題目 1 → 根據節選文字,1966年8月林彪布置“罷一批,升一批”時定下的三條標準是什麼?
題目 2 → 請把節選文字中從“那個年代,雖然林彪發明的那一”到“主席語錄,我懂得是什么意思。”的部分原樣抄寫出來。

### 節選文字

我終于逐漸明白林彪鼓吹學習毛澤東思想究竟是怎么回事了。照我當初的理解,學習就是求知識、求真理,因此就要有思考、懷疑、理解、消化的過程。如果這些都不允許,那算什么學習呢?可見,號召學習是假,真意是要造神和借造神以自重。
于是我也逐漸“理解”了自己為什么被打成“三反分子”。“三反分子”的定性標準,其實林彪早就講明白了:(1)“毛主席的話是全黨全軍全國一切工作的最高指示。”所謂“最高指示”,說白了,就是現代的“圣旨”。違抗圣旨還了得嗎?這個標準一立,憲法、黨章就統統踩到腳下去了,任何不同意見都是抗旨之罪。(2)1966年5月18日林彪說的,“政權就是鎮壓之權”,“誰反對毛主席,全黨共討之,全國共誅之”。這就叫按“大逆”論罪。這篇充滿封建法西斯主義血腥氣味的講話,實際上成了整個“文革”期間判斷是非、善惡、敵我的最高政治標準和道德標準。其他標準全都沒有了。“五一六”通知,很多人看不懂,有了林彪這篇講話就好懂了。(3)1966年8月,八屆十一中全會剛剛開過,林彪就著手布置,在“文革”中要“罷一批,升一批”,標準有三條:高舉毛澤東思想紅旗,突出政治,有干勁。特別強調要看大節,大節就是跟誰走,其余都是小節。按照這些標準,我不但有罪,而且是千刀萬剮、滿門抄斬之罪。沒有立即株連抄斬,僅僅斗爭我一個人,低頭彎腰,佐以拳腳,關進“牛棚”,實在是太寬大、太仁慈了,我應該感激涕零才對。
那個年代,雖然林彪發明的那一套政治標準占據統治地位,沒有人敢公開反對。但是,我始終相信,經過長期宣傳教育在黨內深深扎了根的真正的毛澤東思想(集中體現在“實事求是”“為人民服務”九個字上)是不可能從黨心民心中拔除掉的。即使在批斗會上,在監管我的人身上,我也能感覺到許多人暗中表露的對我的同情和理解。“公檢法軍管會”審問我的同志雖然態度很嚴厲,但我明顯感覺到,我的陳述他們是聽進去了,內心是理解的。因為中國人都經歷過“大躍進”帶來的災難,我那些被作為“罪證”的材料,寫的不過是許多人心里想說的話。訊問結束時他們給我念了“我們應當相信群眾,我們應當相信黨”的那段毛主席語錄,我懂得是什么意思。

######
### 列表

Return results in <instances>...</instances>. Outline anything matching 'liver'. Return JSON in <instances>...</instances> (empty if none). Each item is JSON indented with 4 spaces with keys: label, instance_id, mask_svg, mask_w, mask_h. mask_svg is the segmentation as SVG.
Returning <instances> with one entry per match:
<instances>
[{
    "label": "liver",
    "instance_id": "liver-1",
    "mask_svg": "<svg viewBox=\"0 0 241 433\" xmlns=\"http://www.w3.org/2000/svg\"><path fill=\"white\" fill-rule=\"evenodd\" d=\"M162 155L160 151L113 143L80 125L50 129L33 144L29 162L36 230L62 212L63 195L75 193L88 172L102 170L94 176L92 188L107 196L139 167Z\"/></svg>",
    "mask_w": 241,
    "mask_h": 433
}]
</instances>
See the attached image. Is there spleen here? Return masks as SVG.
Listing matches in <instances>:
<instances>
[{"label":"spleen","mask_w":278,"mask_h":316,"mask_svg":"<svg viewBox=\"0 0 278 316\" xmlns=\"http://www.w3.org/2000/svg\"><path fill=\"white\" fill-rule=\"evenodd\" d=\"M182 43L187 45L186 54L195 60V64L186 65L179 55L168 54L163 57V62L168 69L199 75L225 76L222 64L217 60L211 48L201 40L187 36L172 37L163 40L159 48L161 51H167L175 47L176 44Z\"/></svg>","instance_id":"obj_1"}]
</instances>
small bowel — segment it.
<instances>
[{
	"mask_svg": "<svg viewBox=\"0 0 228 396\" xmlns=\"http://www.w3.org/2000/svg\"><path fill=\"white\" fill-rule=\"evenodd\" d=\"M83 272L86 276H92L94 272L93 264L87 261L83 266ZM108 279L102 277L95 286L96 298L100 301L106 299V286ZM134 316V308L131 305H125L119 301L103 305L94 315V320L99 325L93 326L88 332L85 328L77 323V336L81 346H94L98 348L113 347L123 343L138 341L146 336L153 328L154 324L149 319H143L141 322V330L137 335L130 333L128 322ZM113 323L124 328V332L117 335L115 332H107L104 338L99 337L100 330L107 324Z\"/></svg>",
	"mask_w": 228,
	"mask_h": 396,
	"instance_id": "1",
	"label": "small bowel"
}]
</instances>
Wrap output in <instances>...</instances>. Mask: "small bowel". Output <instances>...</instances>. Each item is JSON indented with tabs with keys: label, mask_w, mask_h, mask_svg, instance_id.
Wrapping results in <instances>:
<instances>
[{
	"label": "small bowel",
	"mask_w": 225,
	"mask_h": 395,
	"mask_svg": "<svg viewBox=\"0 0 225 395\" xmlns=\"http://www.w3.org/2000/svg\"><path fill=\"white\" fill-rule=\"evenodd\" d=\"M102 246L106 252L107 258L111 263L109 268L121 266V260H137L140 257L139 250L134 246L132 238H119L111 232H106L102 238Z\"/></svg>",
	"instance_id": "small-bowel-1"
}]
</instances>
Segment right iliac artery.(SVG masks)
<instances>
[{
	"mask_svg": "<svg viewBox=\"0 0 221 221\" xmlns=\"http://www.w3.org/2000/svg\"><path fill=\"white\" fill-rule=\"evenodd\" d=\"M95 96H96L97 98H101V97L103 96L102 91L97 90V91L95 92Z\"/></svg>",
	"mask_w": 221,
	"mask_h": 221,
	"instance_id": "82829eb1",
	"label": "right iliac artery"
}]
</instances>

######

答案 1 → 三條標準是:高舉毛澤東思想紅旗,突出政治,有干勁。

答案 2 →
那個年代,雖然林彪發明的那一套政治標準占據統治地位,沒有人敢公開反對。但是,我始終相信,經過長期宣傳教育在黨內深深扎了根的真正的毛澤東思想(集中體現在“實事求是”“為人民服務”九個字上)是不可能從黨心民心中拔除掉的。即使在批斗會上,在監管我的人身上,我也能感覺到許多人暗中表露的對我的同情和理解。“公檢法軍管會”審問我的同志雖然態度很嚴厲,但我明顯感覺到,我的陳述他們是聽進去了,內心是理解的。因為中國人都經歷過“大躍進”帶來的災難,我那些被作為“罪證”的材料,寫的不過是許多人心里想說的話。訊問結束時他們給我念了“我們應當相信群眾,我們應當相信黨”的那段毛主席語錄,我懂得是什么意思。